Bandung, Jawa Barat, 2 Februari 2026. Polrestabes Bandung terus memperkuat kontribusinya dalam mendukung ketahanan pangan nasional melalui Program Polri di Bidang Ketahanan Pangan Kluster 1. Salah satu wujud konkret program tersebut adalah penambahan luas lahan tanam harian mencapai 30 hektare di wilayah hukum Polrestabes Bandung, sebagai bagian dari komitmen institusi kepolisian dalam mendukung kebijakan pemerintah dan meningkatkan kesejahteraan masyarakat.
Kapolrestabes Bandung Kombes Pol. Dr. Budi Sartono, S.I.K., M.Si., M.Han., melalui Kabag SDM Polrestabes Bandung AKBP Ujang Burhanudin, menyampaikan bahwa program ini merupakan implementasi nyata dari semangat Polri Presisi yang tidak hanya berfokus pada aspek keamanan dan ketertiban masyarakat, tetapi juga pada penguatan sektor strategis nasional, termasuk pangan.
“Penambahan lahan tanam ini menjadi bentuk dukungan nyata Polri dalam memperkuat ketahanan pangan nasional. Program ini kami jalankan secara bertahap, terukur, dan berkelanjutan, dengan melibatkan berbagai pemangku kepentingan di daerah,” ujar AKBP Ujang Burhanudin.

Saat ini, tanaman jagung yang ditanam masih berada dalam fase pertumbuhan dan belum memasuki masa panen. Oleh karena itu, data produksi harian, harga jagung pipilan dengan kadar air 14 persen, serta informasi terkait serapan hasil panen oleh Perum Bulog maupun pabrik pakan belum dapat dihimpun.
“Tanaman masih dalam tahap pertumbuhan, sehingga belum tersedia data produksi maupun distribusi. Semua akan kami laporkan secara terbuka dan akuntabel setelah memasuki masa panen,” jelasnya.

Program ini tidak berdiri sendiri. Polrestabes Bandung juga mengintegrasikan berbagai kegiatan pendukung, seperti rapat koordinasi lintas sektor, analisis dan evaluasi berkala, serta pelatihan teknis yang disesuaikan dengan dinamika di lapangan. Pendekatan ini bertujuan memastikan program berjalan efektif, berkelanjutan, dan memberi dampak nyata bagi masyarakat.
Hingga saat ini, pelaksanaan Program Ketahanan Pangan Polri di wilayah hukum Polrestabes Bandung dilaporkan berjalan lancar tanpa kendala berarti.

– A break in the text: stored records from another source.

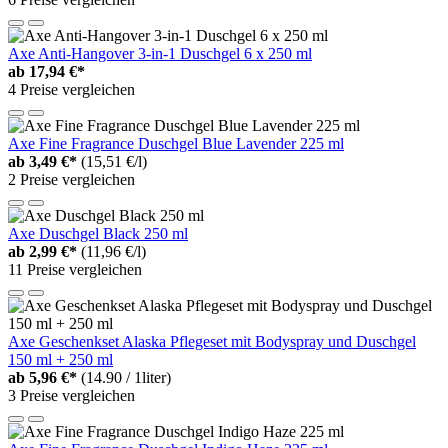
Axe Anti-Hangover 3-in-1 Duschgel 6 x 250 ml
ab
17,94 €*
4 Preise vergleichen
Axe Fine Fragrance Duschgel Blue Lavender 225 ml
ab
3,49 €*
(15,51 €/l)
2 Preise vergleichen
Axe Duschgel Black 250 ml
ab
2,99 €*
(11,96 €/l)
11 Preise vergleichen
Axe Geschenkset Alaska Pflegeset mit Bodyspray und Duschgel
150 ml + 250 ml
ab
5,96 €*
(14.90 / 1liter)
3 Preise vergleichen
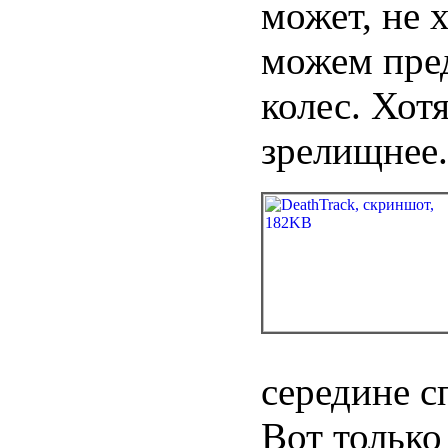
может, не 
можем пре
колес. Хот
зрелищнее.
середине с
Вот только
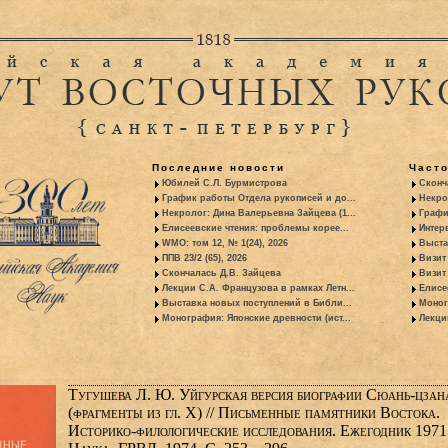
Последние новости
Част
Юбилей С.Л. Бурмистрова
Сконч
График работы Отдела рукописей и до...
Некро
Некролог: Дина Валерьевна Зайцева (1...
Графи
Елисеевские чтения: проблемы корее...
Интер
WMO: том 12, № 1(24), 2026
Выста
ППВ 23/2 (65), 2026
Визит
Скончалась Д.В. Зайцева
Визит 
Лекции С.А. Французова в рамках Летн...
Елисе
Выставка новых поступлений в Библи...
Моног
Монография: Японские древности (ист...
Лекци
Тугушева Л. Ю. Уйгурская версия биографии Сюань-цзан
(фрагменты из гл. X) // Письменные памятники Востока.
Историко-филологические исследования. Ежегодник 1971.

Sinergi dengan pemerintah daerah, kelompok tani, serta unsur masyarakat menjadi faktor penting dalam menjaga stabilitas dan keberlanjutan program tersebut.
Melalui Kabag SDM, Kapolrestabes Bandung menegaskan komitmen institusinya untuk terus berperan aktif dalam mendukung keberhasilan Program Ketahanan Pangan Polri. Sinergi lintas sektor dipandang sebagai kunci utama dalam mewujudkan ketahanan pangan yang tangguh, berkeadilan, dan berkelanjutan.

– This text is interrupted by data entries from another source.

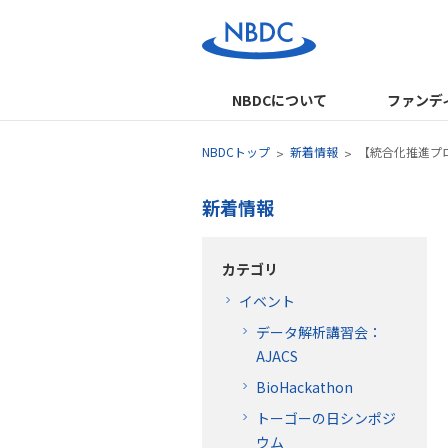
NBDCについて
ファンデ
NBDCトップ
新着情報
【統合化推進プロ
新着情報
カテゴリ
イベント
データ解析講習会：
AJACS
BioHackathon
トーゴーの日シンポジ
ウム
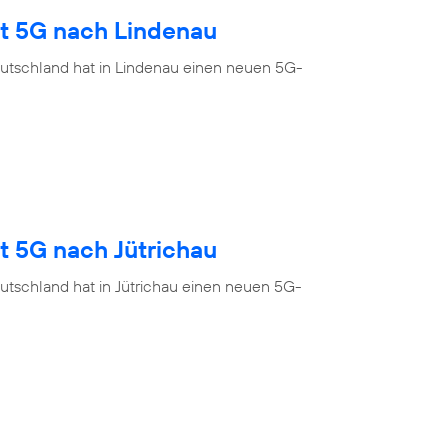
gt 5G nach Lindenau
utschland hat in Lindenau einen neuen 5G-
t 5G nach Jütrichau
utschland hat in Jütrichau einen neuen 5G-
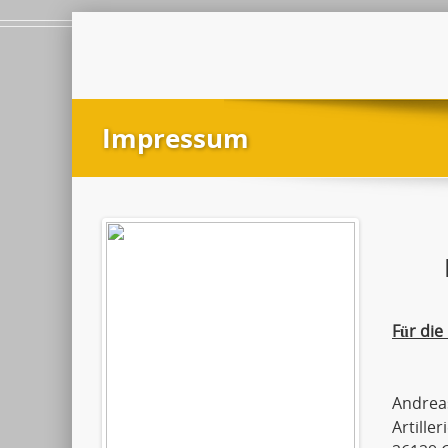
Impressum
Für die
Andreas
Artille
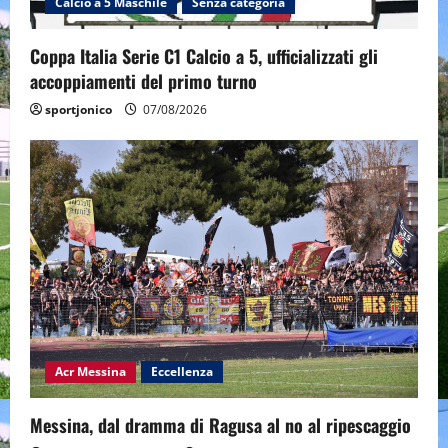
Calcio a 5 Maschile
Senza categoria
Coppa Italia Serie C1 Calcio a 5, ufficializzati gli
accoppiamenti del primo turno
sportjonico
07/08/2026
Acr Messina
Eccellenza
Messina, dal dramma di Ragusa al no al ripescaggio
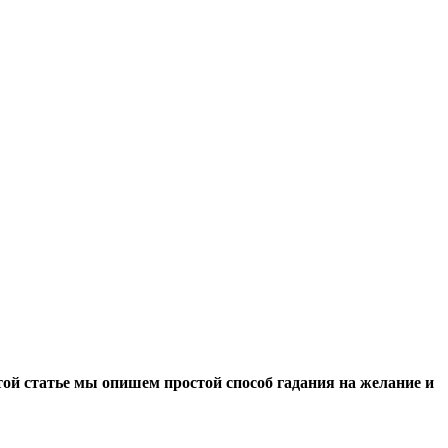
той статье мы опишем простой способ гадания на желание и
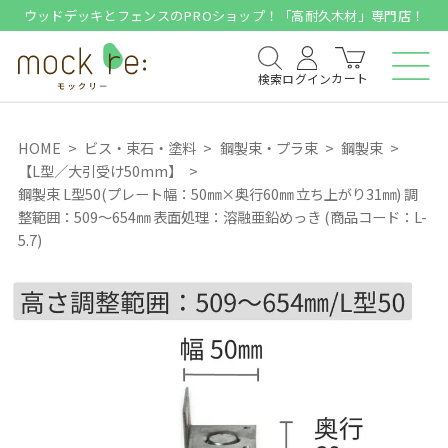
ウッドデッキとフェンスのPROショップ！「高耐久木材」専門店！
カート
検索
ログイン
HOME
ビス・束石・塗料
鋼製束・プラ束
鋼製束
【L型／大引受け50mm】
鋼製束 L型50(プレート幅：50㎜×奥行60㎜ 立ち上がり31㎜) 調
整範囲：509～654㎜ 表面処理：溶融亜鉛めっき (商品コード：L-
5.7)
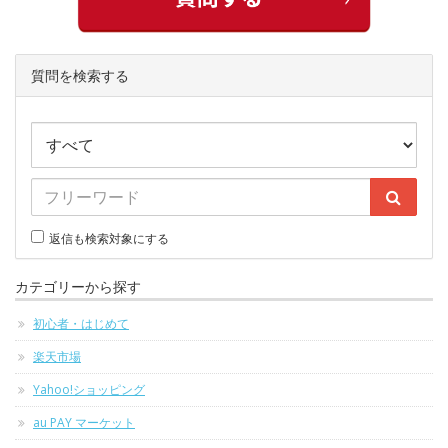
質問を検索する
返信も検索対象にする
カテゴリーから探す
初心者・はじめて
楽天市場
Yahoo!ショッピング
au PAY マーケット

“Ketahanan pangan adalah tanggung jawab bersama. Polri hadir tidak hanya sebagai penjaga keamanan, tetapi juga sebagai bagian dari solusi atas persoalan strategis bangsa, termasuk pemenuhan kebutuhan pangan masyarakat,” kata AKBP Ujang Burhanudin.

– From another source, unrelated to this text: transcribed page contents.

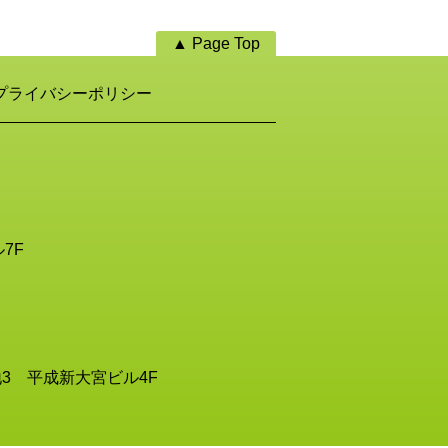
▲ Page Top
プライバシーポリシー
7F
3 平成新大宮ビル4F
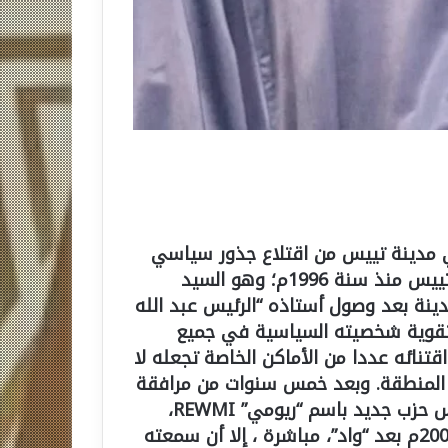
 في مدينة تييس من اقتلاع جذور سياسي
بارع تمكن من فرض نفسه في الميدان السياسي بتييس منذ سنة 1996م؛ وهو السيد
ينة بعد وصول أستاذه “الرئيس عبد الله
د عام 2000م، وتمكن من تقوية شخصيته السياسية في جميع
قتنائه عددا من الأماكن الخاصة تجعله لا
المنطقة. وبعد خمس سنوات من مرافقة
أستاذه الأول في السياسة انشق منه معلنا تأسيس حزب جديد باسم “ريومي” REWMI،
واحتل المرتبة الثانية في الانتخابات الرئاسية عام 2007م بعد “واد”، مباشرة ، إلا أن سمعته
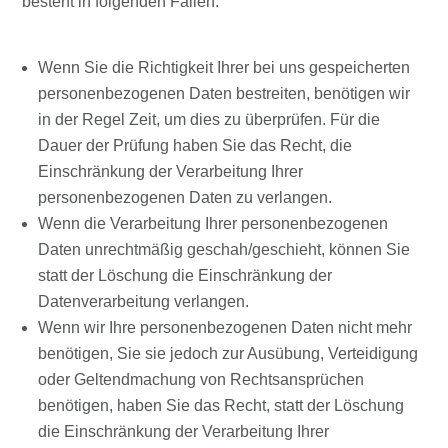
besteht in folgenden Fällen:
Wenn Sie die Richtigkeit Ihrer bei uns gespeicherten
personenbezogenen Daten bestreiten, benötigen wir
in der Regel Zeit, um dies zu überprüfen. Für die
Dauer der Prüfung haben Sie das Recht, die
Einschränkung der Verarbeitung Ihrer
personenbezogenen Daten zu verlangen.
Wenn die Verarbeitung Ihrer personenbezogenen
Daten unrechtmäßig geschah/geschieht, können Sie
statt der Löschung die Einschränkung der
Datenverarbeitung verlangen.
Wenn wir Ihre personenbezogenen Daten nicht mehr
benötigen, Sie sie jedoch zur Ausübung, Verteidigung
oder Geltendmachung von Rechtsansprüchen
benötigen, haben Sie das Recht, statt der Löschung
die Einschränkung der Verarbeitung Ihrer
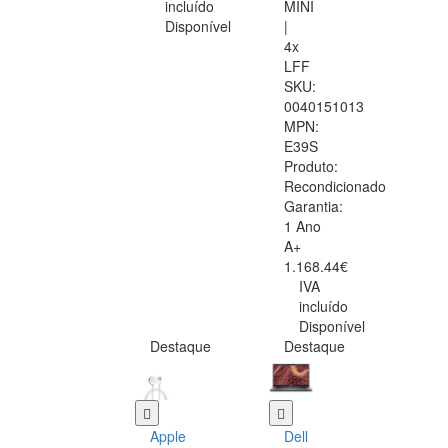
incluído
MINI
Disponível
|
4x
LFF
SKU:
0040151013
MPN:
E39S
Produto:
Recondicionado
Garantia:
1 Ano
A+
1.168.44€
IVA
incluído
Disponível
Destaque
Destaque
Apple
Dell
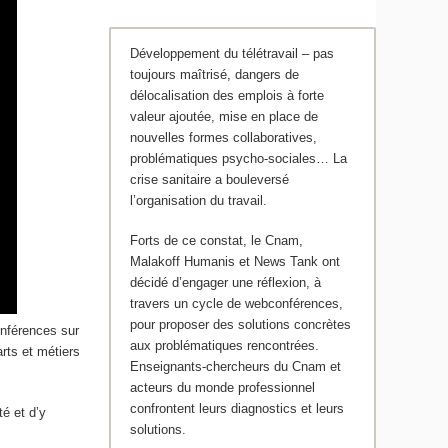
Développement du télétravail – pas
toujours maîtrisé, dangers de
délocalisation des emplois à forte
valeur ajoutée, mise en place de
nouvelles formes collaboratives,
problématiques psycho-sociales… La
crise sanitaire a bouleversé
l’organisation du travail.
Forts de ce constat, le Cnam,
Malakoff Humanis et News Tank ont
décidé d’engager une réflexion, à
travers un cycle de webconférences,
pour proposer des solutions concrètes
onférences sur
aux problématiques rencontrées.
arts et métiers
Enseignants-chercheurs du Cnam et
acteurs du monde professionnel
confrontent leurs diagnostics et leurs
é et d’y
solutions.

Upaya ini sejalan dengan kebijakan nasional yang menempatkan sektor pangan sebagai fondasi ketahanan negara. Melalui keterlibatan institusi seperti Polri, diharapkan program ketahanan pangan tidak hanya bersifat seremonial, tetapi benar-benar menyentuh akar persoalan, memperkuat produksi, serta meningkatkan kesejahteraan petani dan masyarakat secara luas.